We assume that others know what we think and that we don’t have to explicitly say what we want, but we need to clarify our expectations with others to sustain our relationships.
We need to hold ourselves accountable for every moment and every thought. We need to see beyond our fears. We need to recognize our assumptions and correct our misconceptions about things. Let’s play devil’s advocate to our ideas to seek an alternate perspective. It’s only when we distance ourselves emotionally from our situations that we can learn to see them objectively.
When looking to solve a problem with your team, it behooves us to get on the same page about that problem. This can only happen when we define the correct problem, thus leaving no room for misinterpretation. I know it sounds obvious, but sometimes it’s the most obvious things we need to pay more attention to.
Always keep an open mind. Never be afraid to change your beliefs about things based on what you experience. There is nothing wrong with having strong opinions loosely held.
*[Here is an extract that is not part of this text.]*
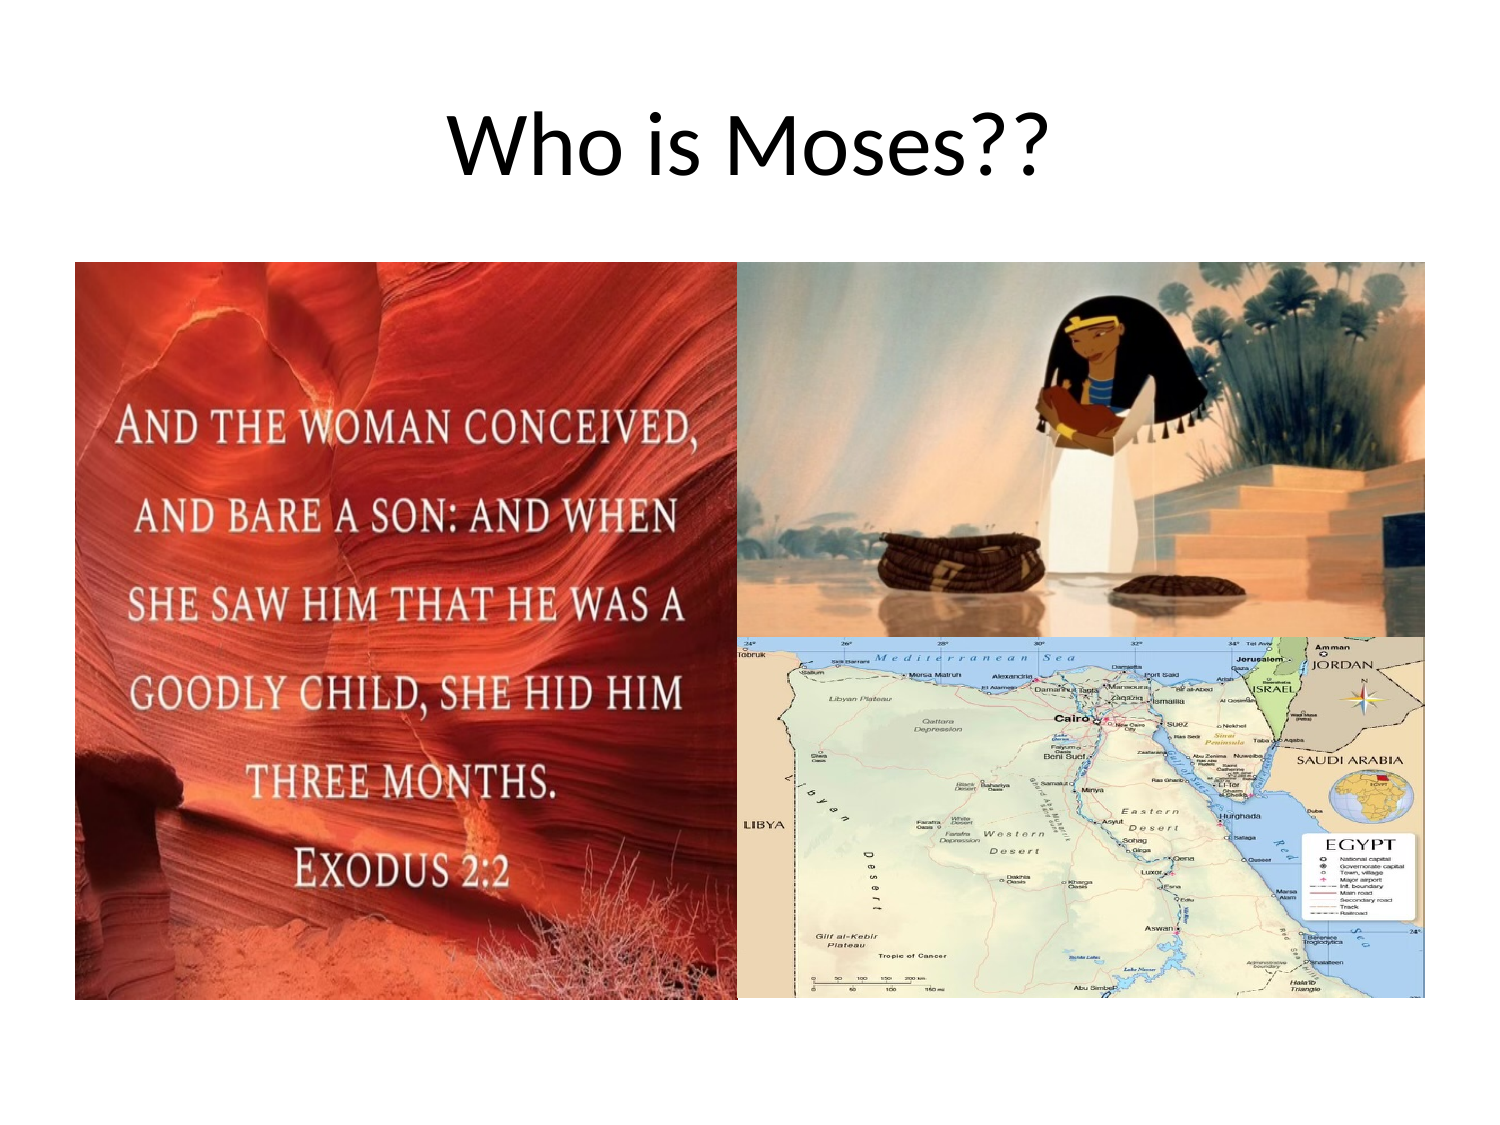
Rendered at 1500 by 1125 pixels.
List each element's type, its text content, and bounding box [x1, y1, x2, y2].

picture [74, 262, 1426, 1001]
title Who is Moses?? [75, 45, 1425, 233]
Default to the positive when making assumptions about others. For instance, when someone cuts you off in traffic, instead of cursing them, maybe give them the benefit of the doubt. It could be they are late and need to get somewhere quickly. This goes back to avoiding harboring negative thoughts for others in your mind.
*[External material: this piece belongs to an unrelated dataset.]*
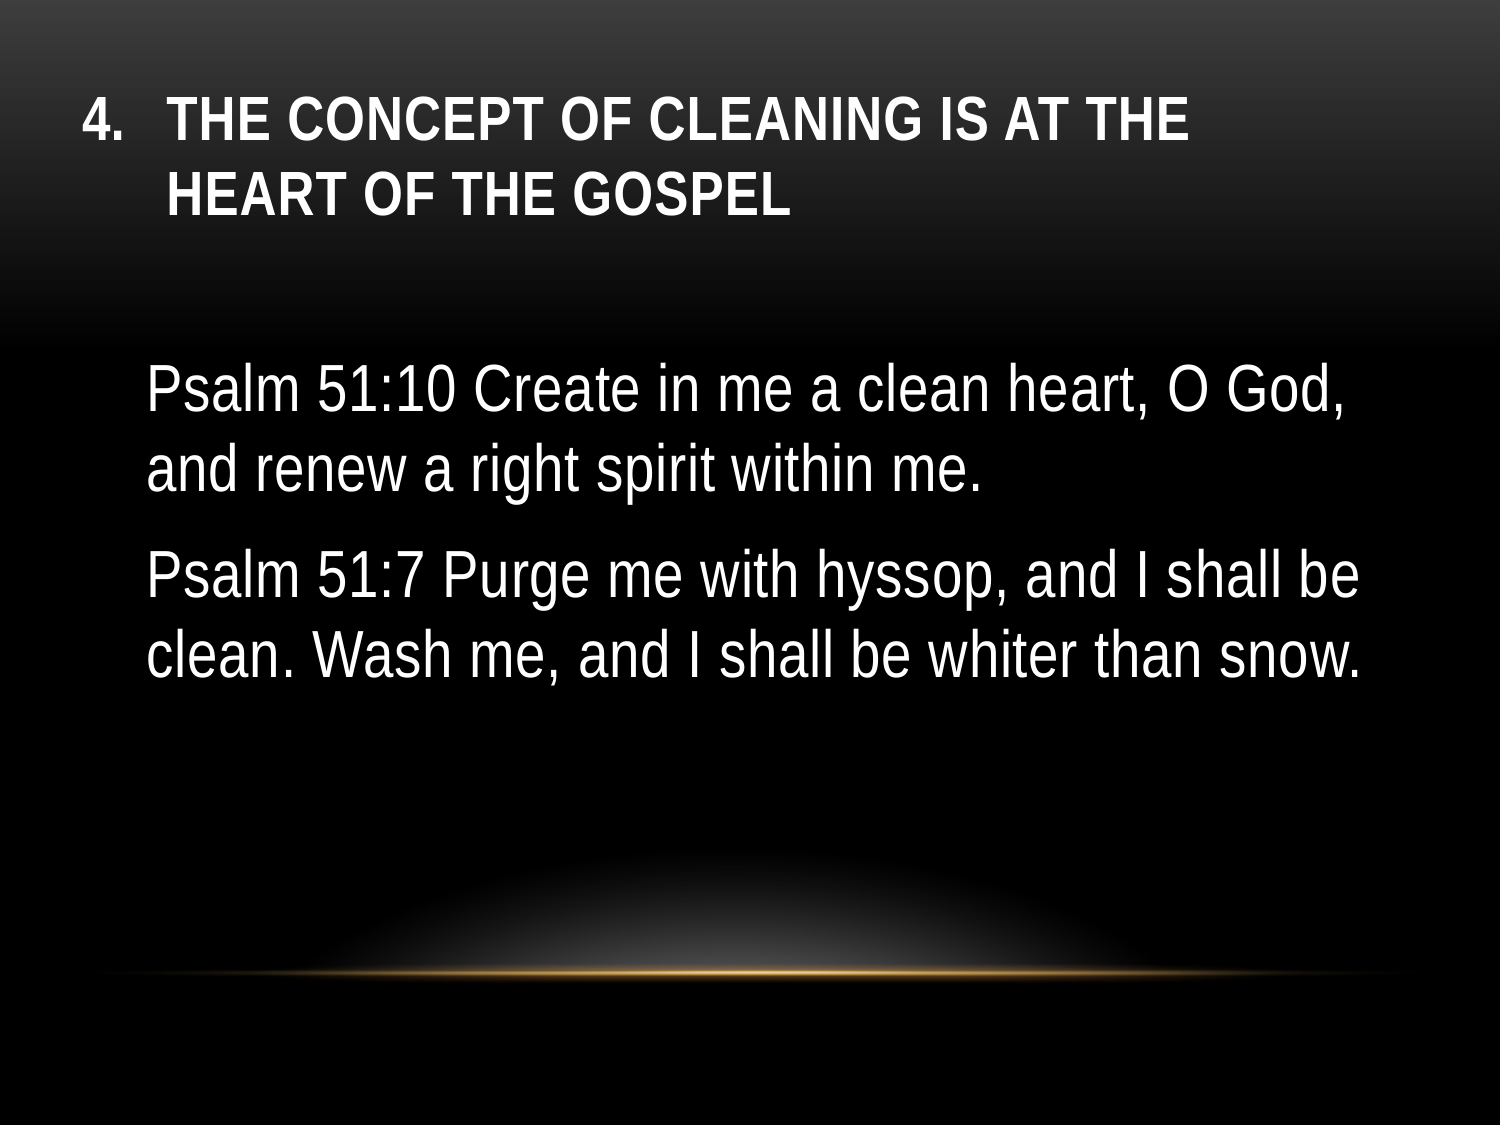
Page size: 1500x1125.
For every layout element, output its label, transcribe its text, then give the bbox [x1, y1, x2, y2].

list Psalm 51:10 Create in me a clean heart, O God, and renew a right spirit within me. Psalm 51:7 Purge me with hyssop, and I shall be clean. Wash me, and I shall be whiter than snow. [131, 337, 1400, 911]
title The concept of cleaning is at the heart of the gospel [67, 0, 1368, 236]
picture [0, 0, 1500, 1125]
You have to assume that anything and everything you put on the web is going to be read by others, so let’s be mindful about what you put out there. We need to show up virtually the way we show up in real life. We shouldn’t do anything online (even under the veil of anonymity) that we would consider twice before doing offline. This is about having integrity and living to our own high standards, not necessarily being accountable to others.
Admitting to big assumptions can make us uncomfortable. But, it’s only by putting them under a spotlight that we can recognize and challenge them to avoid contradictions.
Let’s question our assumptions about things we take for granted. Let’s see the familiar with a fresh, renewed perspective. Let’s try to see the unseen. The correction of a simple false assumption can move us forward. What are some assumptions you are making about the challenges in your life?